MARKAR ESAYAN’IN CENAZE TÜRENİNDE PATRİK HAZRETLERİNİN KONUŞMASI

Patrik Sahak Maşalyan

22.10.2020

Dostların cenazesinde konuşmak hiç de kolay olmuyor. Neyi, hangi birini anlatacaksınız? İnsan hayatı da coğrafya gibidir. Nehirleri vardır, denizleri, adaları, çölleri, vahaları, dağları, tepeleri ve uçurumları. Böylesi bir zenginliği kısa veda konuşmalarında dillendirmek elbette mümkün değildir. Bu dünya hayatının insan ruhunda bıraktığı izlerin toplamına Karakter diyoruz. Karakter yaşadığımız hayatın ruhumuza basılmış mührüdür. Her insanın tarihi onun karakteridir. Bütün yaptıklarının ve yapamadıklarının toplamı, tüm başarılarının ve yarım kalmış düşlerinin yekûnu, inançları ve şüpheleri, cesareti ve korkaklığı, sevgisi ve nefreti, kısacası tüm anların ve yaşadığı olayların ortak paydasıdır karakter.

Bunun için veda konuşmalarında en doğru yol merhumun karakterinde öne çıkan birkaç çizgiyi vurgulamak olagelmiştir. Biz de böyle yapalım sevgili Markar için.

Burada, bu tabutta fani hayatın bütün cilveleriyle karşılaşmış ve onlardan kendine demir bir karakter oluşturmuş bir dostu uğurluyoruz ebediyete.

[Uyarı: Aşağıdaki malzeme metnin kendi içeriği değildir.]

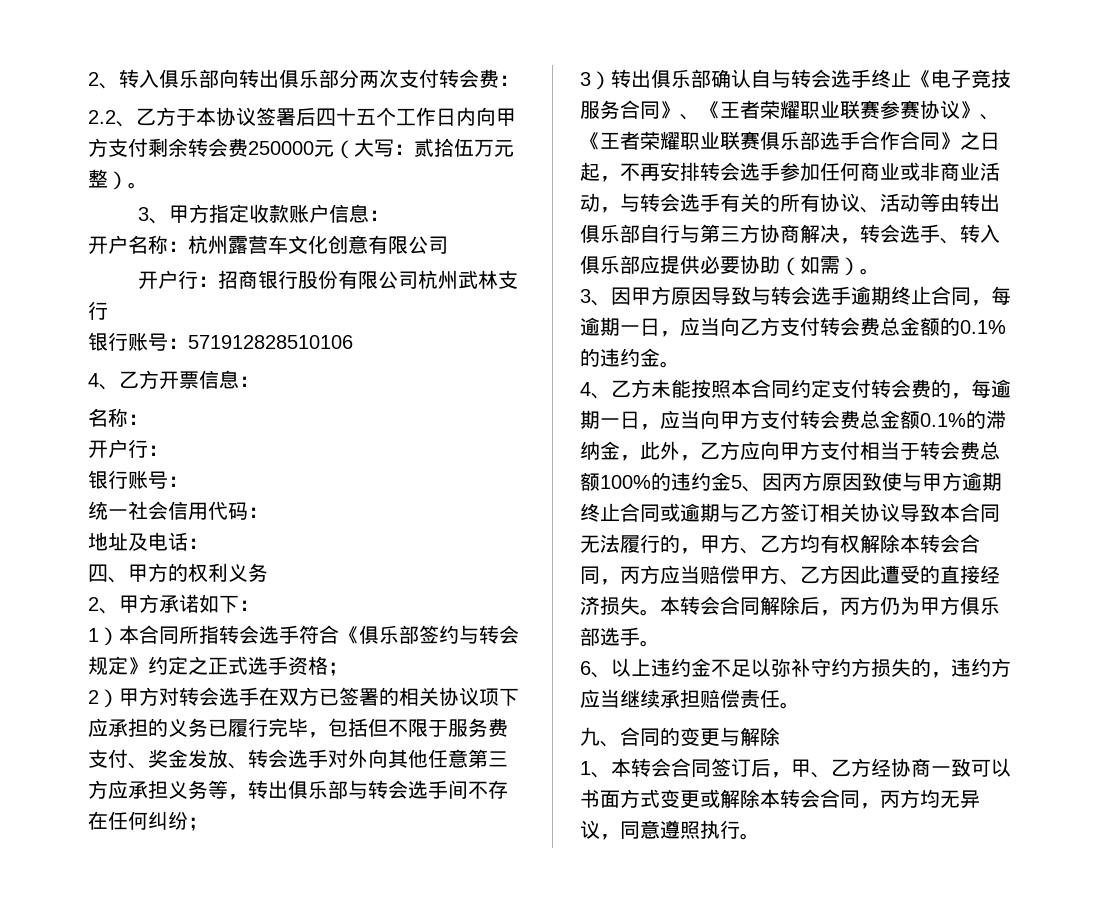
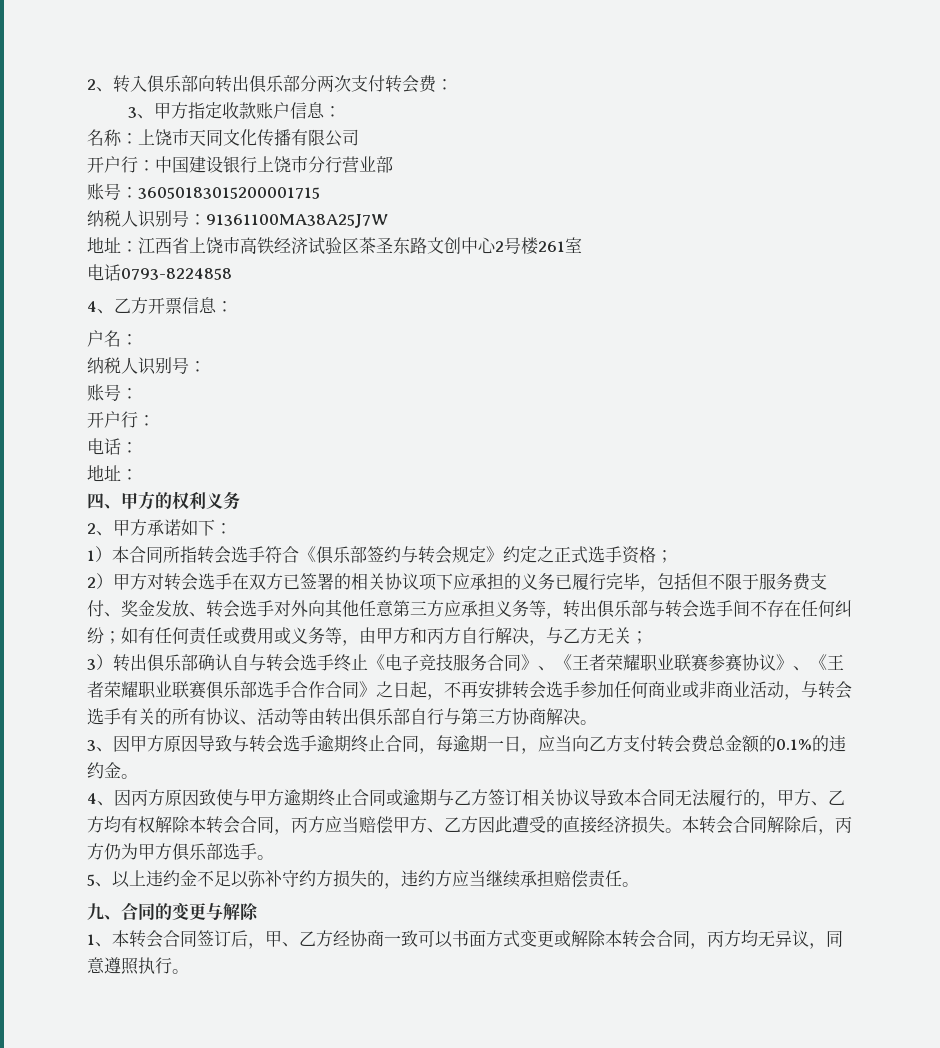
[88,107,516,127] [88,138,514,159] [88,169,148,190] // 2.2、乙方于本协议签署后四十五个工作日内向甲方支付剩余转会费250000元（大写：贰拾伍万元整）。 -> (453, 84) none
[88,235,448,255] [137,270,518,290] [88,301,108,320] [88,332,353,351] 开户名称：杭州露营车文化创意有限公司 // 开户行：招商银行股份有限公司杭州武林支行 // 银行账号：571912828510106 -> [87,129,359,147] [87,156,393,173] [87,183,320,200] [87,210,388,228] [87,237,582,255] [87,264,232,281] 名称：上饶市天同文化传播有限公司 // 开户行：中国建设银行上饶市分行营业部 // 账号：36050183015200001715 // 纳税人识别号：91361100MA38A25J7W // 地址：江西省上饶市高铁经济试验区茶圣东路文创中心2号楼261室 // 电话0793-8224858
[88,408,148,427] [88,439,168,458] [88,470,188,489] [88,501,248,520] 名称： // 开户行： // 银行账号： // 统一社会信用代码 -> [87,330,138,347] [87,357,206,375] [87,384,138,401] [87,411,155,428] [87,438,121,455] 户名： // 纳税人识别号： // 账号： // 开户行： // 电话
[128,532,188,551] 及电话 -> (121, 473) none
(208, 824) none -> [121,627,648,646] 如有任何责任或费用或义务等，由甲方和丙方自行解决，与乙方无关；
[840,224,1000,244] [580,255,860,276] ，转会选手、转入俱乐部应提供必要协助（如需） -> (580, 716) none
[611,379,1011,399] [580,410,1006,430] [580,441,1000,461] [580,472,762,492] 乙方未能按照本合同约定支付转会费的，每逾期一日，应当向甲方支付转会费总金额0.1%的滞纳金，此外，乙方应向甲方支付相当于转会费总额100%的违约金5、 -> (114, 803) none
[580,661,591,675] 6 -> [87,874,95,886] 5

Yirmi beş yaşındaydı onunla ilk kez karşılaştığımızda. Kilise korosuyla Kınalı Adaya ayine gelmişlerdi. Kısa sohbetimiz uzun yıllar sürecek dostluğumuzun temellerini attı. Aramızdaki köprü maneviyattı. İlk intibaım bu coğrafyalarda ender bulunan içten, doğal ve samimi nezaketi olmuştu. Onu tanıyan herkes onun kibarlığına ve centilmenliğine tanıklık edecektir. Yakın sohbetlerinde sevimli, sevecen, güler yüzlü ve nüktedan özellikleriyle insanları cezbeden bir yönü vardı. Bir özlü sözün dediği gibi, “Bazıları gelişiyle sevindirir, bazıları da gidişiyle”. O gelişiyle sevindirenlerdendi.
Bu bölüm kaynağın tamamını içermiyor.